* start Text provided *

Should we pull down the statue of Oliver Tambo at Oliver Tambo Airport in Johannesburg? This thought crossed my mind as I read a two-page article in the Sunday Times last week about the attack on statues following the BLM (Black Lives Matter) demonstrations.

It posed the central problem: “What deeds must a person perform, what ethics must a person adhere to and what enduring example must such a person have set, for them to be on a pedestal?”

An interesting question. But more interesting was the identity of the author. It was Dali Tambo, Oliver’s son.

How about a statue of Julius Caesar? He was probably the most brilliant soldier of all time and laid the foundation of the empire of the Western world. He was also a mass-murderer, who killed women and children without compunction. His greatest military accomplishment was the subjugation of Gaul, which he did for money, power and fame. In doing so, he probably slaughtered 20% of its people.

Christopher Columbus? European conquest of the Americas followed his voyages. This caused a massive expansion of Western civilisation. It was a catastrophe for the native people, who had been living there for at least twelve thousand years.

I see no logic in the tearing down or defacing of statues by BLM. They attacked the statues of those who fought to abolish slavery in the American Civil War, such as Abraham Lincoln, Ulysses Grant and Hans Heg. They did not attack the statue of Steven Douglas, who supported slavery and ran against Lincoln for the presidency.

In South Africa, the statue of Cecil John Rhodes, perhaps the most arrogant and vulgar of all British Imperialists, was pulled down at UCT. But the same people who pulled it down revere all of Rhodes’ imperial ambitions. He thought the English language far superior to African languages and wanted it to be universal. They agree; they want English not African languages. They want to fight colonialism by embracing Rhodes’ colonial culture at the expense of African culture.

How about the most important soldier in South Africa history, King Shaka Zulu? He founded the Zulu Empire and revolutionised warfare here. You can see his effects two centuries later throughout the population of southern Africa. He was a great man. He was also a brutal killer, responsible for the worst violence in our history, the Mfecane, where populations were slaughtered or sent fleeing in terror as far as the present Zimbabwe. (He has some parallels with Caesar, including his death.) Should he have a statue?

* end Text provided *
* start Dataset extract *

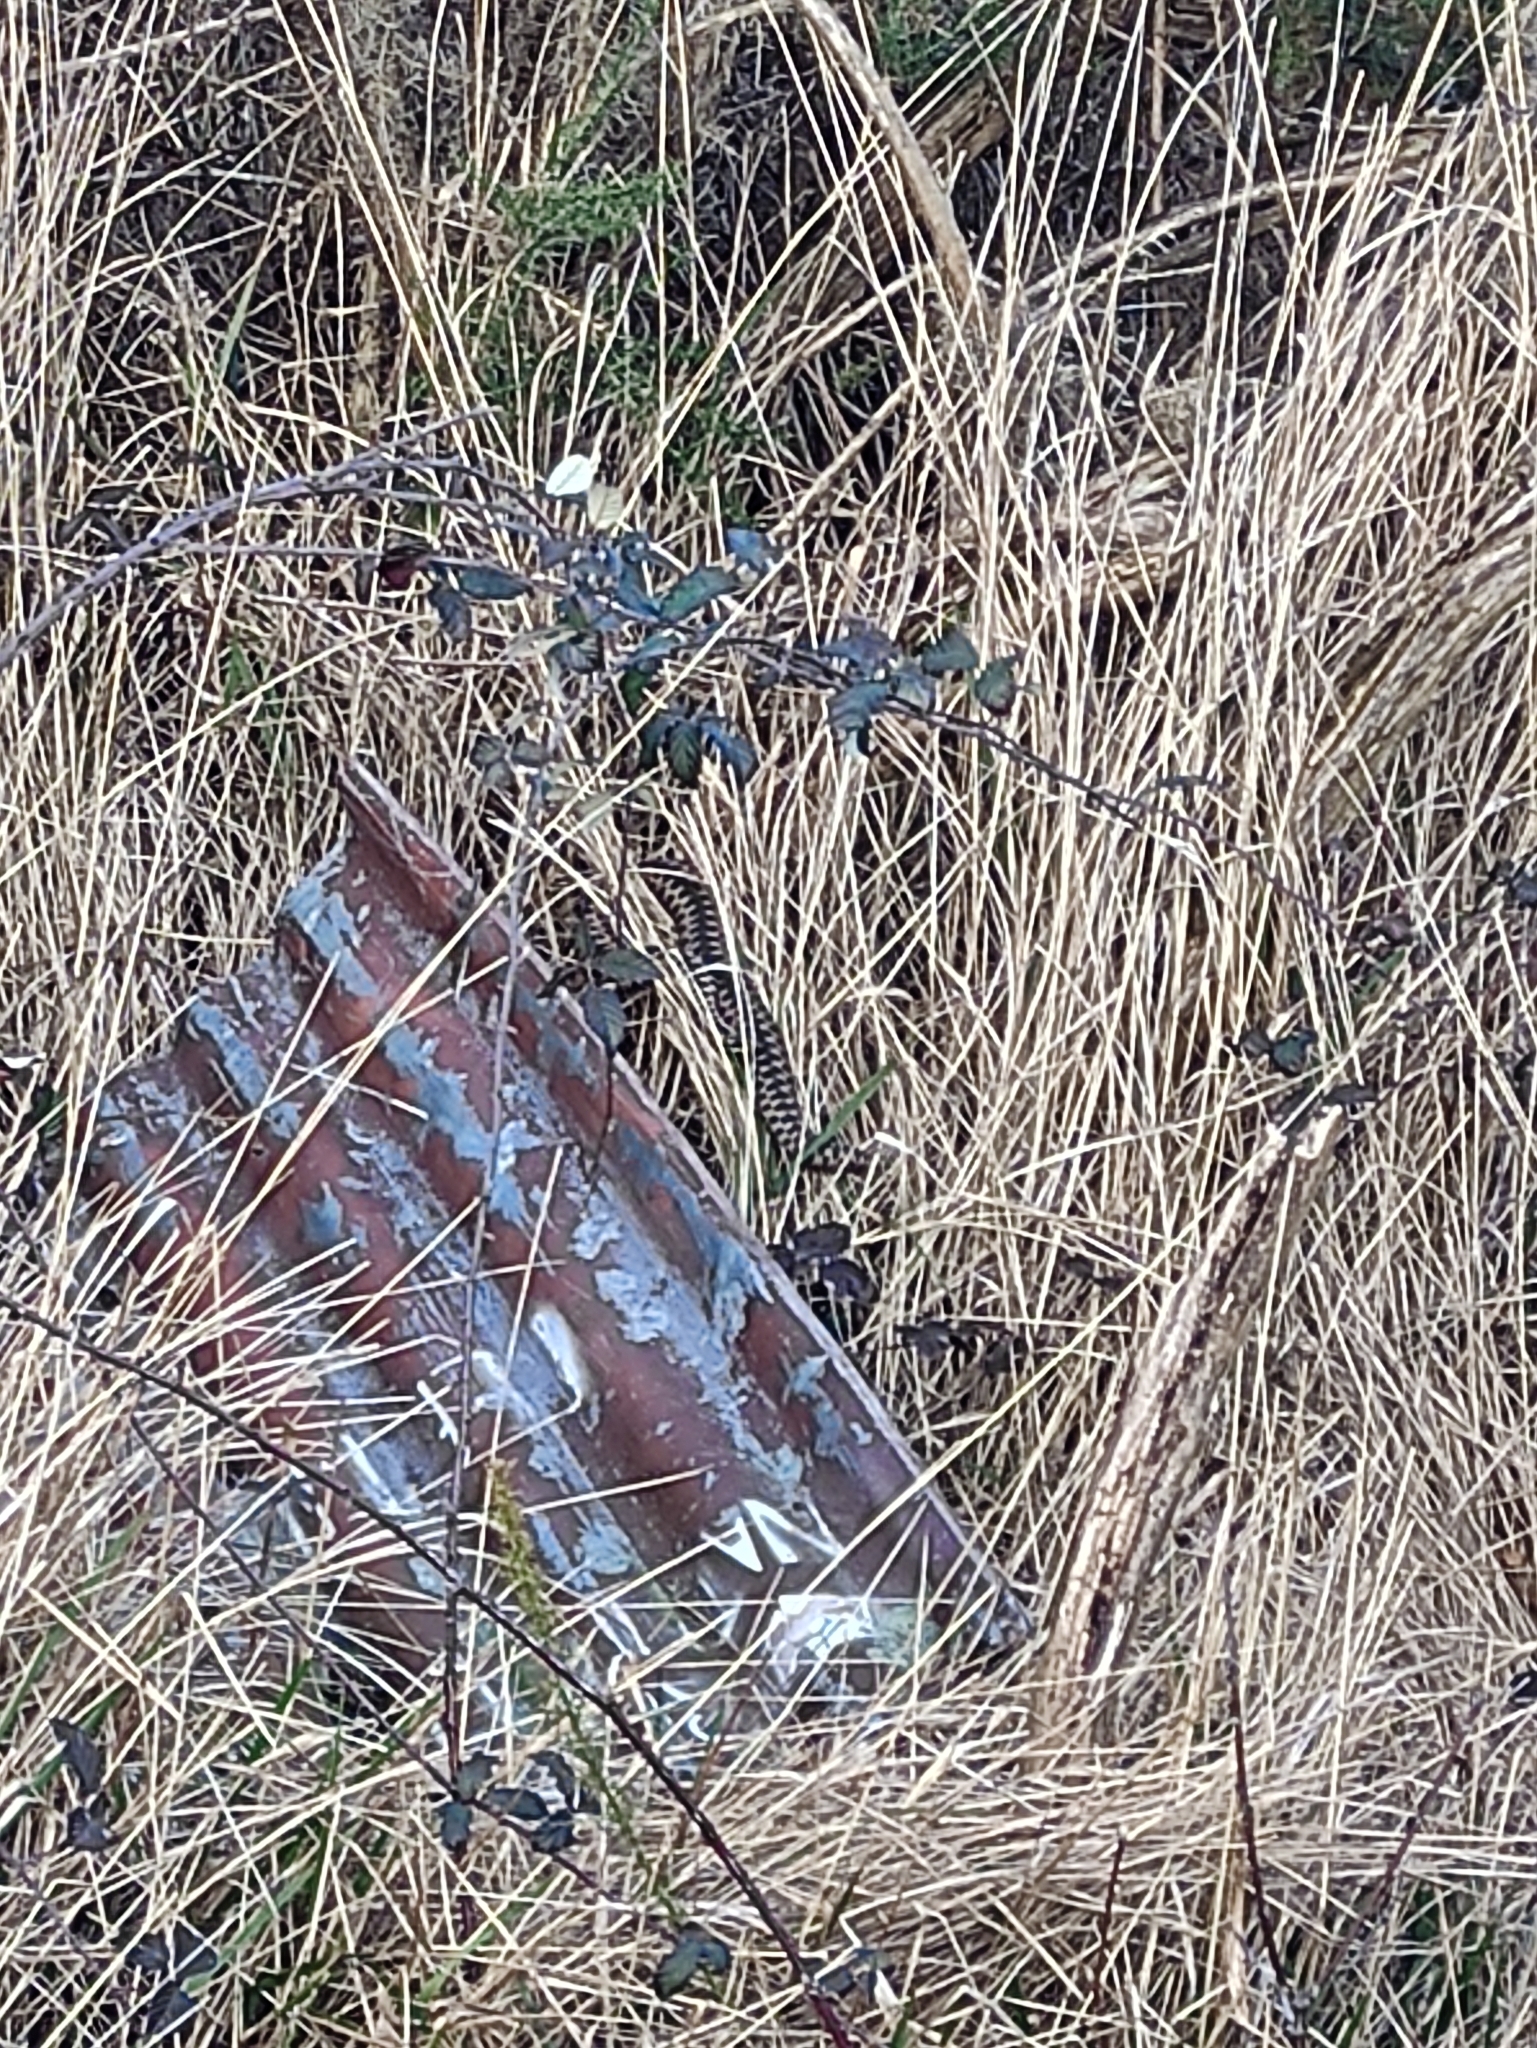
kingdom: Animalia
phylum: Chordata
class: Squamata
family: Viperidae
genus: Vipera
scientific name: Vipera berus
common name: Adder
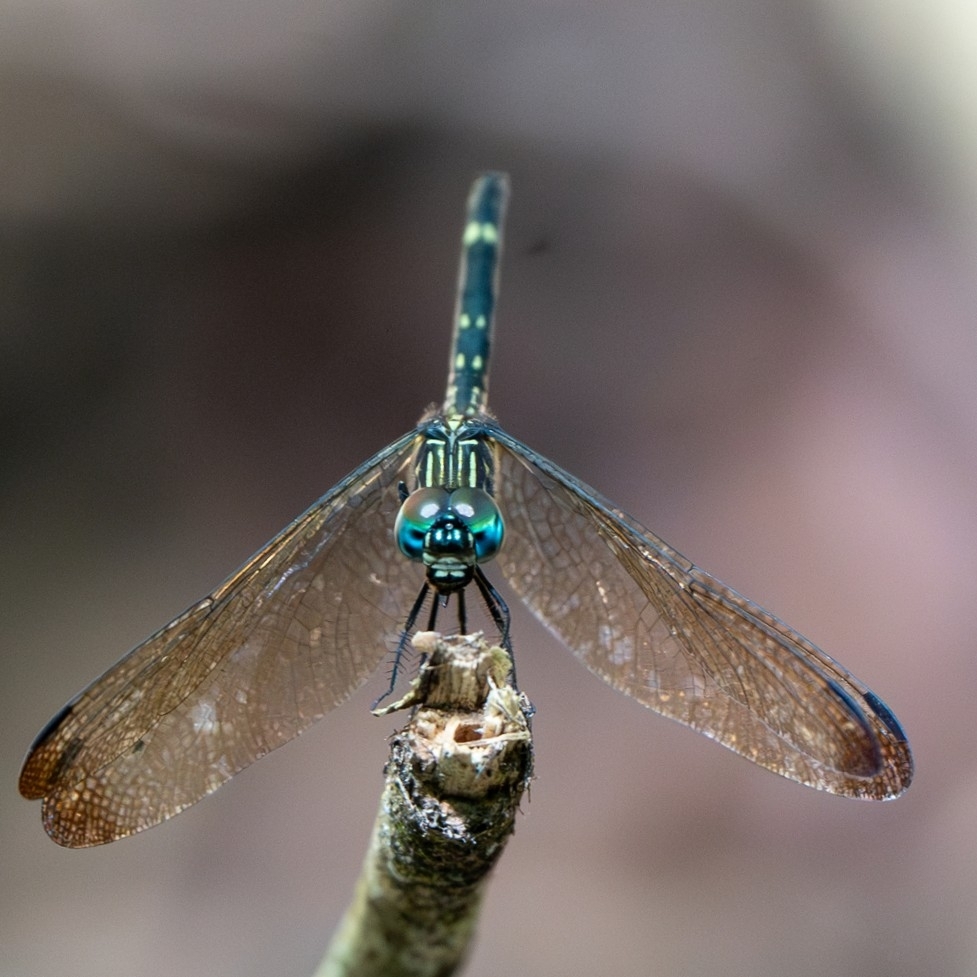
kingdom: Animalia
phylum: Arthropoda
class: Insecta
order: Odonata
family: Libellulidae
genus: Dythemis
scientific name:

* end Dataset extract *

> [Short problem A]
From the essay on statues, reproduce the passage from "Should we pull" to "Tambo, Oliver’s son.".
> [Short problem B]
In the essay on statues, who wrote the two-page Sunday Times article about attacks on statues?
> [Short problem C]
Continue the essay on statues from where it stops.

> [Task response A]
Should we pull down the statue of Oliver Tambo at Oliver Tambo Airport in Johannesburg? This thought crossed my mind as I read a two-page article in the Sunday Times last week about the attack on statues following the BLM (Black Lives Matter) demonstrations.

It posed the central problem: “What deeds must a person perform, what ethics must a person adhere to and what enduring example must such a person have set, for them to be on a pedestal?”

An interesting question. But more interesting was the identity of the author. It was Dali Tambo, Oliver’s son.

> [Task response B]
Dali Tambo, Oliver Tambo's son.

> [Task response C]
And how about Oliver Tambo? He was president of the ANC from 1967 to 1991, the most important years of its existence. In 1976, following the Soweto uprisings, the ANC realised it had lost support among black people. It resolved to regain it by terror. Under Tambo, following visits to Communist Vietnam, the ANC embarked on “The People’s War”, a campaign of indiscriminate terror against ordinary black people to terrify people into supporting the ANC and destroying black opposition. It did not want to end apartheid; it wanted to stop anybody else ending apartheid. It sought power, not freedom. It brought the ANC to power in 1994, three years after Tambo’s death.

Tambo seemed to approve of the beatings, torture and killing of black people at the ANC’s Camp Quatro in Angola. Worse was the ANC’s attitude towards the education of poor black children. This had ghastly consequences during the People’s War, and wrecked the lives and hopes of poor black children since 1994. The slogan “liberation before education” sounded throughout the People’s War. It was better to have no education than education under white rule. Better for whom? The ANC thought it was better for poor and working-class black children, whose education it stopped. But it was not better for the ANC elite’s own children, who were sent at huge expense to posh private schools in Europe, with white teachers, taught in a European language. One such child was Dali Tambo.

Necklacing, the roasting to death of people with a petrol-filled tyre, was not invented by the ANC but strongly supported by them. Oliver Tambo and other discreet ANC leaders supported it quietly; or at least they didn’t condemn it. Winnie Mandela supported it boldly. Poor black children could be necklaced if they were caught trying to go to school in South Africa, while Tambo spent a lot of money sending his own children, including Dali, to expensive private schools in Europe.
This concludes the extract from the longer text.